Nit-Rathore avatar Mar 06 '24 13:03 Nit-Rathore

I'm encountering unexpected results with MediaPipe's Pose Landmark detection.

Video: Link to YouTube video: https://www.youtube.com/watch?v=EFY460oquXw

Video Details: Frame rate (FPS): 30 Resolution: 1080x1920 (Height x Width) Single person in view from back angle(no overlapping people)

Expected Behavior: Since the person is facing away, landmarks like the nose and eyes should have low visibility scores.

Actual Behavior: All three Pose Landmark models I downloaded (lite, full, and heavy) consistently report high visibility and presence scores for the nose, eyes, and other front-facing joints.

Models Used: Downloaded the latest versions of all the models (lite,full and heavy) from the official MediaPipe website: https://developers.google.com/mediapipe/solutions/vision/pose_landmarker

I'm hoping to understand why are all three models are assigning high scores to landmarks that should be obscured and potentially find ways to reduce the visibility scores for not visible joints to segregate visible and not-visible joints

Nit-Rathore avatar Mar 06 '24 13:03 Nit-Rathore

Let me know if there is any other information on system or mediapipe I can provide to help to debug the issue, thank you.

Nit-Rathore avatar Mar 13 '24 14:03 Nit-Rathore

@Nit-Rathore Did you get any solution for this?

ErikValle2 avatar May 31 '24 12:05 ErikValle2

@ErikValle2 Unfortunately not, shifted to another pose detection model for visibility.
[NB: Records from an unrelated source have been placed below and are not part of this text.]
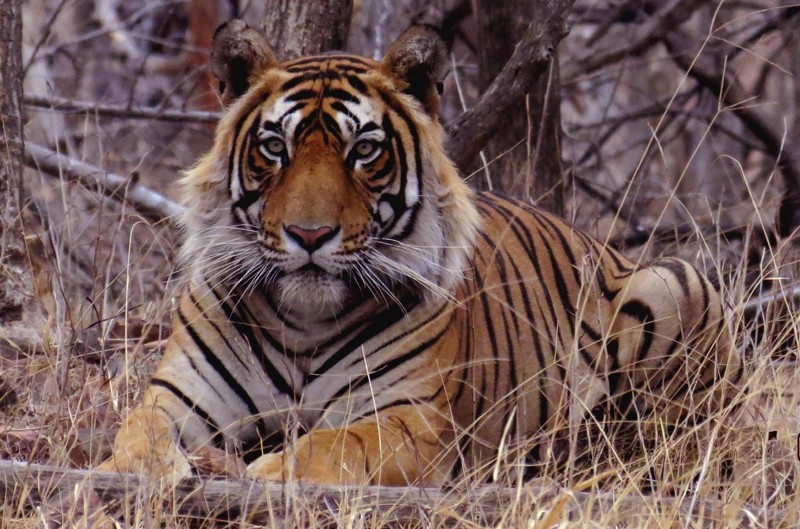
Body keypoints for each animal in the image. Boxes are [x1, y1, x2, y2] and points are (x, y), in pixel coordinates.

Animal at [99, 20, 742, 486]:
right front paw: (142, 470)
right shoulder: (180, 399)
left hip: (675, 281)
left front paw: (265, 470)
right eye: (275, 147)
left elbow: (330, 444)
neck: (303, 321)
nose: (310, 235)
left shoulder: (413, 419)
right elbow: (137, 433)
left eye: (364, 150)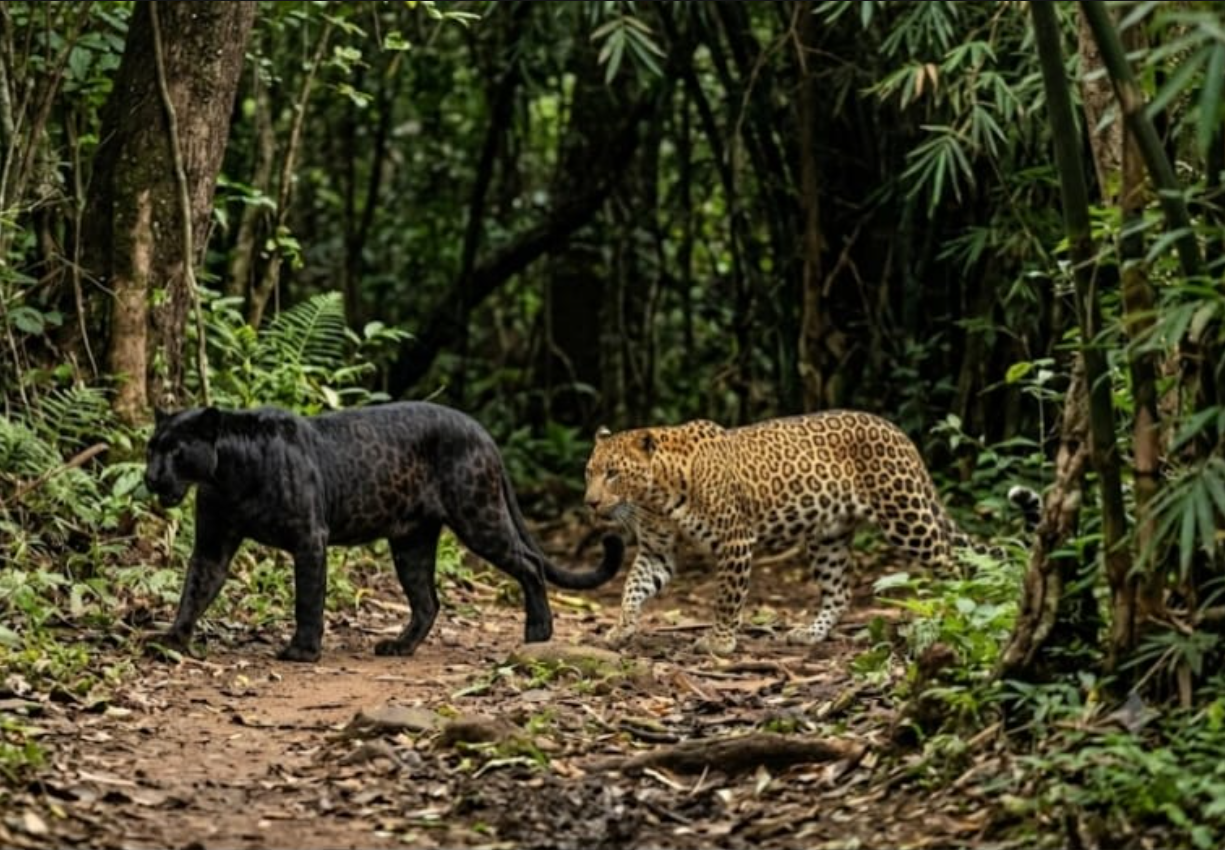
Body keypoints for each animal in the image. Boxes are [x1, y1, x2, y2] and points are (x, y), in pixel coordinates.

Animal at [144, 402, 624, 662]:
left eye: (176, 450)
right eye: (152, 448)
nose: (150, 477)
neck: (225, 477)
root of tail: (481, 431)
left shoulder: (309, 540)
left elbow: (307, 599)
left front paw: (302, 651)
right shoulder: (213, 543)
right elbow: (195, 588)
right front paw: (171, 640)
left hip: (478, 516)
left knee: (528, 565)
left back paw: (538, 633)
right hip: (411, 542)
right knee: (428, 600)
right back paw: (399, 646)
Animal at [583, 410, 1040, 656]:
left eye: (614, 473)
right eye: (590, 472)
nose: (590, 503)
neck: (655, 494)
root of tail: (899, 433)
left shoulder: (735, 540)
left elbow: (728, 597)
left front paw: (720, 642)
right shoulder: (657, 550)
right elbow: (633, 587)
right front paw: (621, 628)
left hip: (906, 515)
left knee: (952, 563)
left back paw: (960, 612)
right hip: (828, 536)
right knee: (840, 591)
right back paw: (811, 633)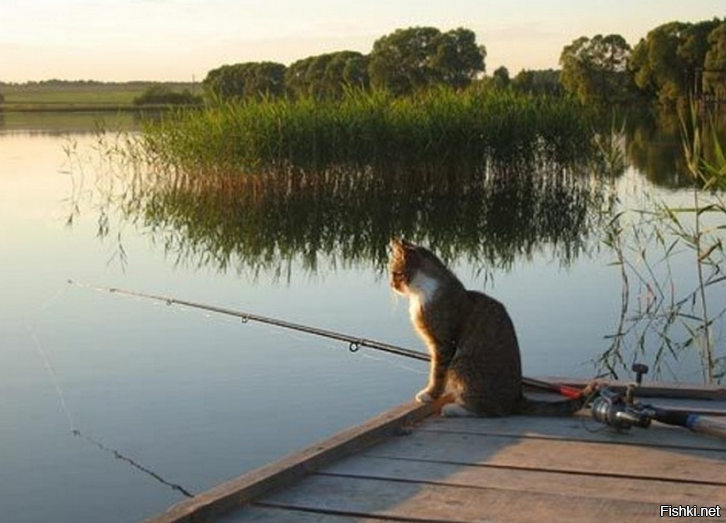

Nit-Rathore avatar Jun 02 '24 03:06 Nit-Rathore

Hi @Nit-Rathore,

I apologize for the delayed response. Could you please confirm if this issue has been resolved on your end, or if you still require assistance from us?

Thank you!!

kuaashish avatar Jun 28 '24 07:06 kuaashish

Hey, still require assistance as the problem wasn't solved.

Nit-Rathore avatar Jun 28 '24 11:06 Nit-Rathore

Hi @Nit-Rathore,

Unfortunately, it appears that this is a bug in our pose detection model. We need to fix this. For now, we are marking it as a bug and sharing it with our team, but we cannot provide a timeline for the fix.

Thank you!!

kuaashish avatar Jul 30 '24 08:07 kuaashish

hi @kuaashish, are there any updates on this issue?

Did anyone find a work around for this?

kamilafsar avatar May 20 '25 12:05 kamilafsar